Swarmers, being poor fliers, normally travel no further than 300 ft away from their original colony. Therefore, if swarmers can be spotted outside of your home, there may likely be a tree with a colony located in your yard or in a tree nearby. If swarmers can be found inside of your home, there may likely be a colony located inside or even beneath your home.
Signs of Infestation
Other than spotting a group of swarmers themselves, there are some other signs that you can look out for that could indicate an infestation. After swarmers find their mates, they will shed their wings. These abandoned wings may appear near windowsills and other possible entryways. These wings are typically ¼ to ½ inches long. You may also be able to find dead swarmers inside your house, near these same typical entryways, as they do not last long indoors.
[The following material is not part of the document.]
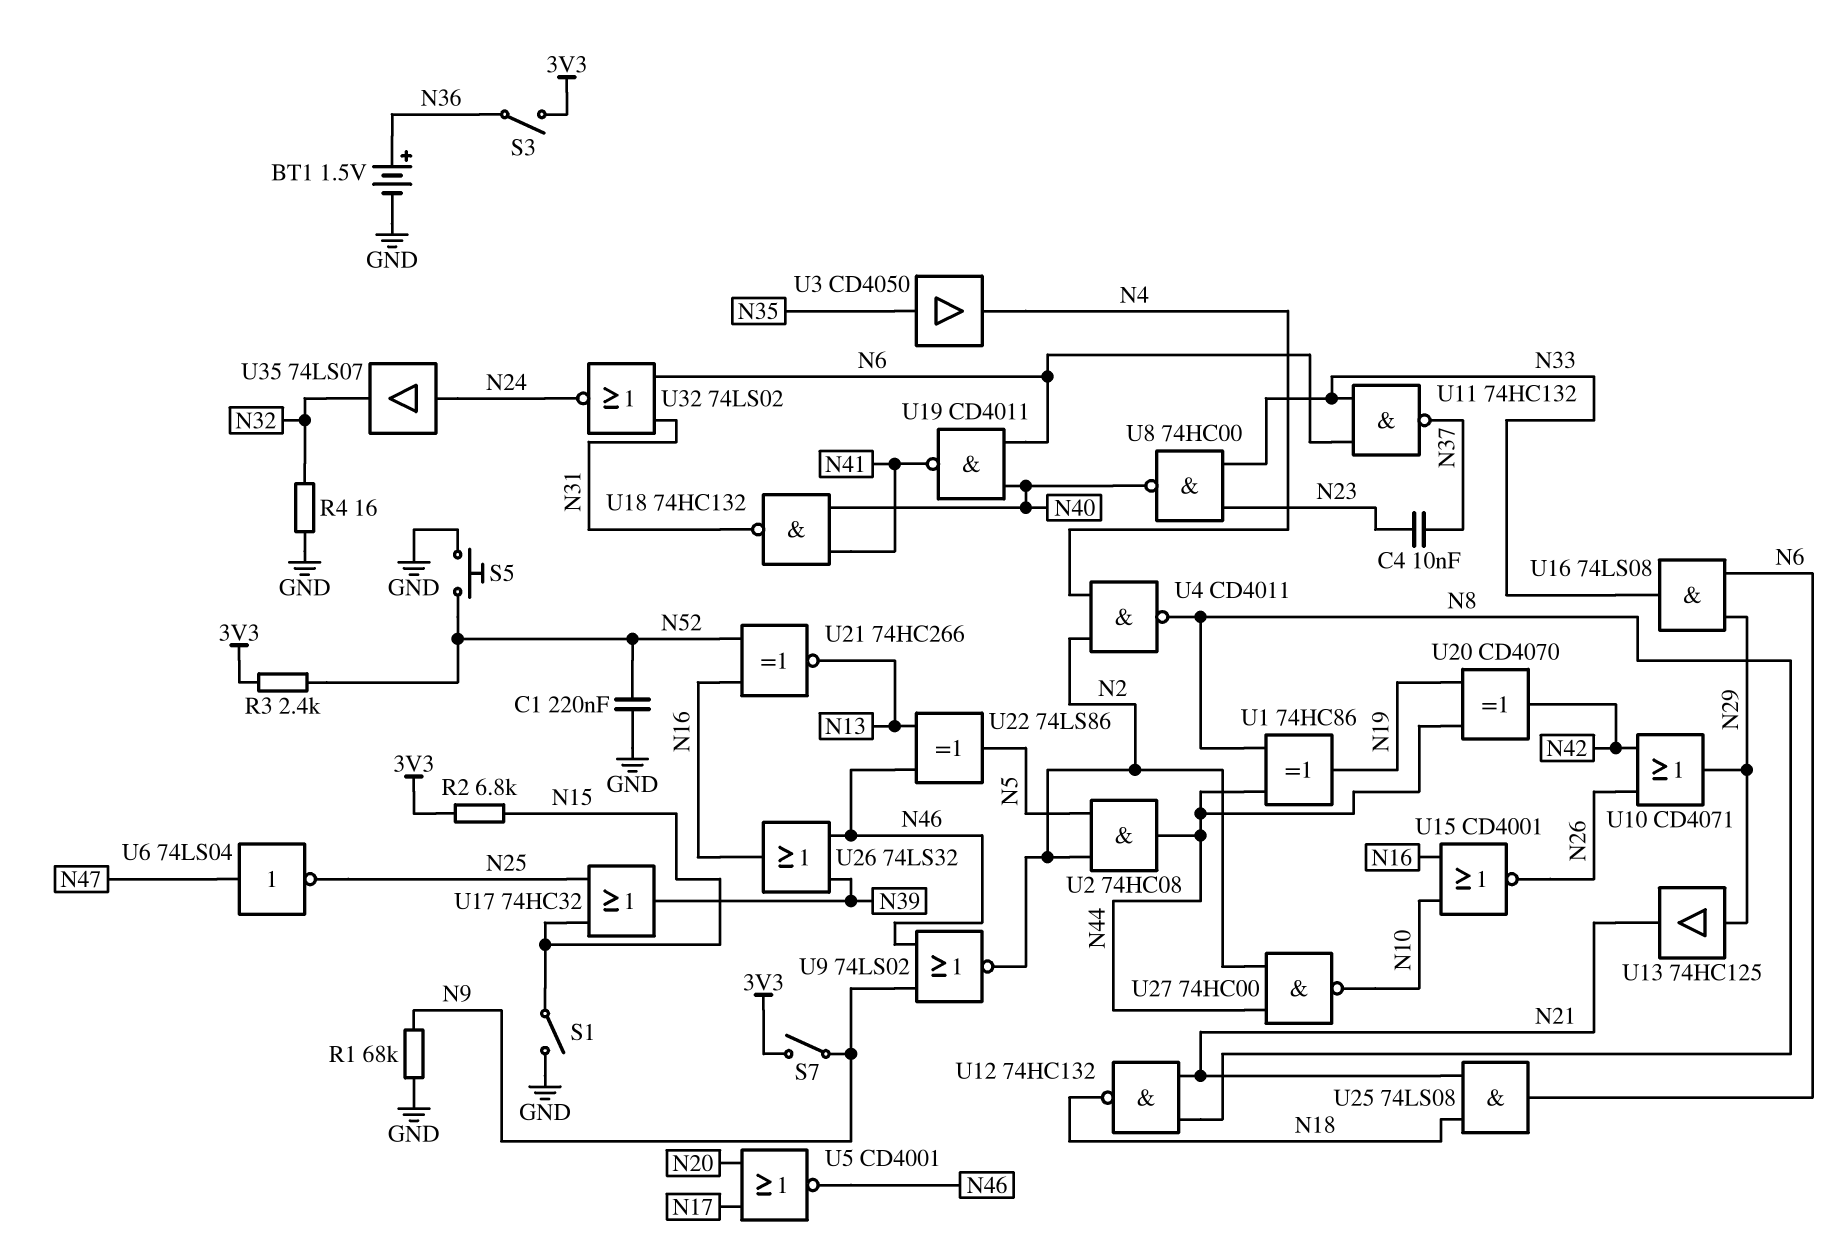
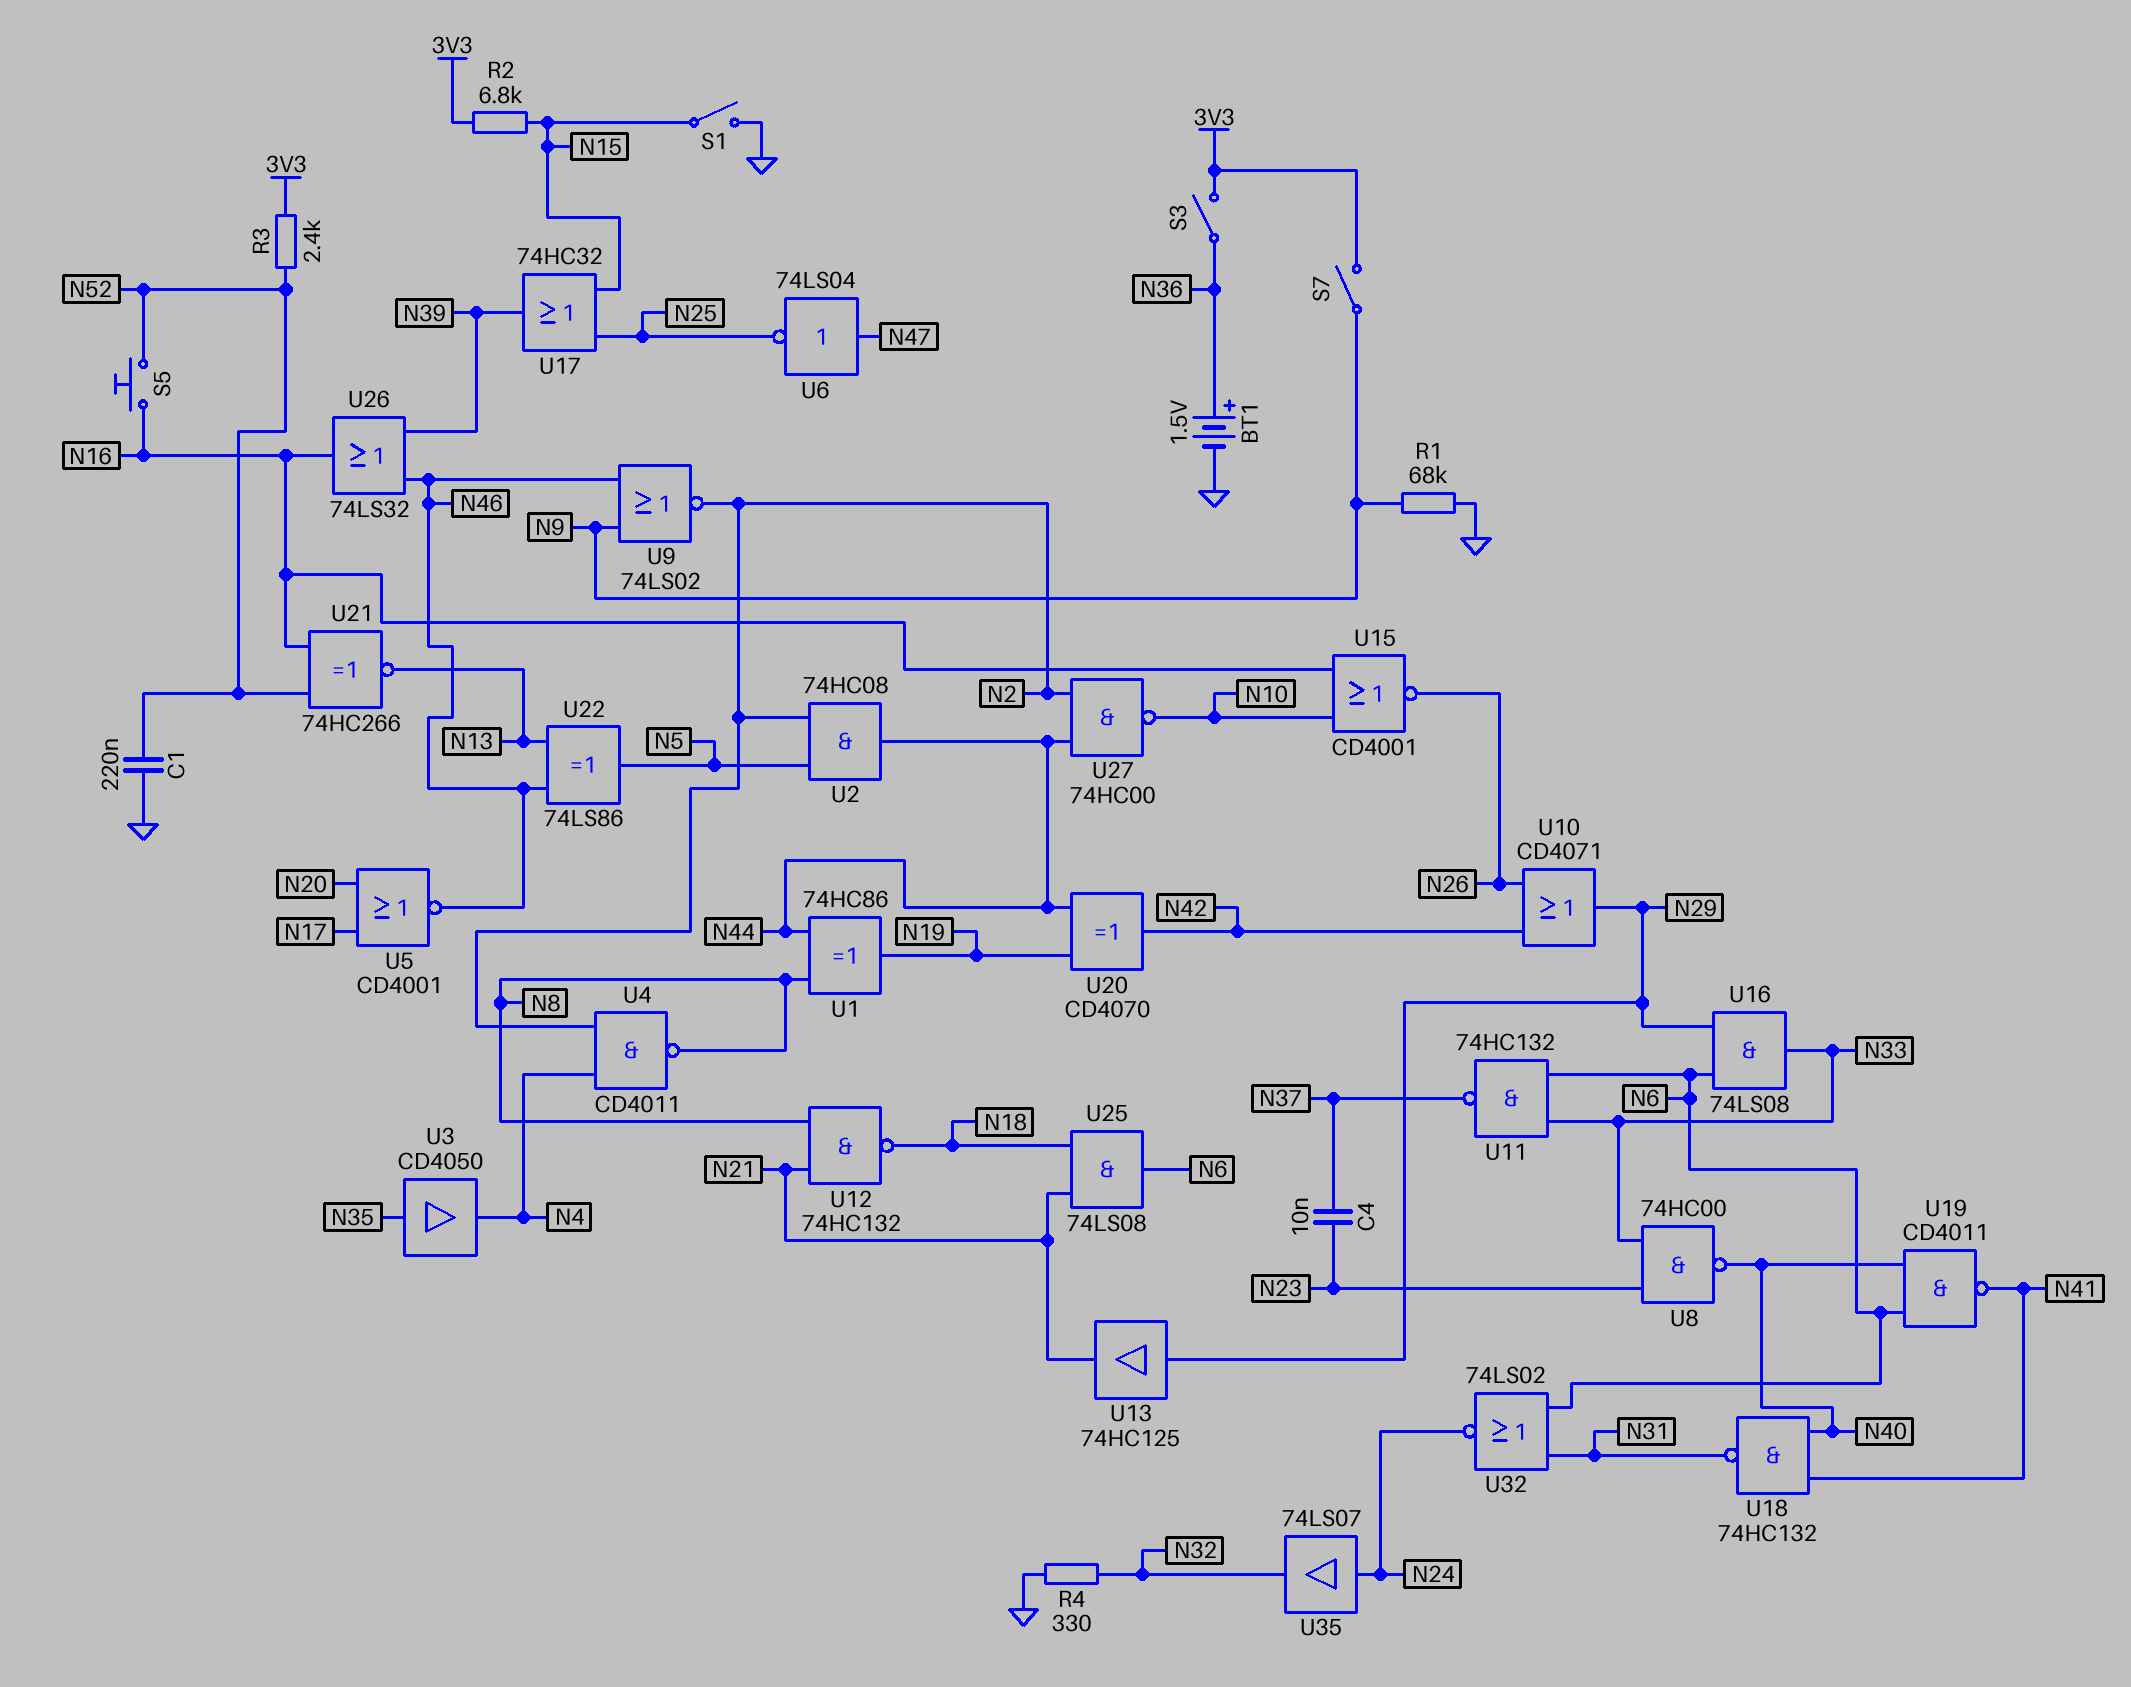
R4: 16 (GND, N32) -> 330 (GND, N32)
S5: button (GND, N52) -> button (N16, N52)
Stuck windows or doors could also be a sign of a drywood termite infestation. These termites tend to target locations such as windows and doorframes, where wood is exposed and easily accessible. They may also cause problems such as sagging floors and ceilings. If you believe a home structural problem could be caused by termites, look closely at wood surfaces for tunnels containing dried dirt.
Termite droppings, also known as frass, is another sign of termite activity. As termites digest the wood they eat, they push it out of their colony to avoid build up. Drywood termite frass is uniquely hexagonally shaped, and can vary in color, depending on the color of the wood they are eating.
Solving an Infestation
Although swarmers can be quite annoying to deal with, they are only a symptom of the real problem at hand. Simply killing swarmers will not terminate the colonies they come from, and using over-the-counter sprays or aerosols may damage or stain building materials. It is recommended that you seek the help of your local exterminator.
For a termite infestation, a localized treatment of the affected wood areas can be done. Foam or dry flowable bait is injected into each wood gallery. Revisits and checkups may also be necessary to keep the problem from popping up again.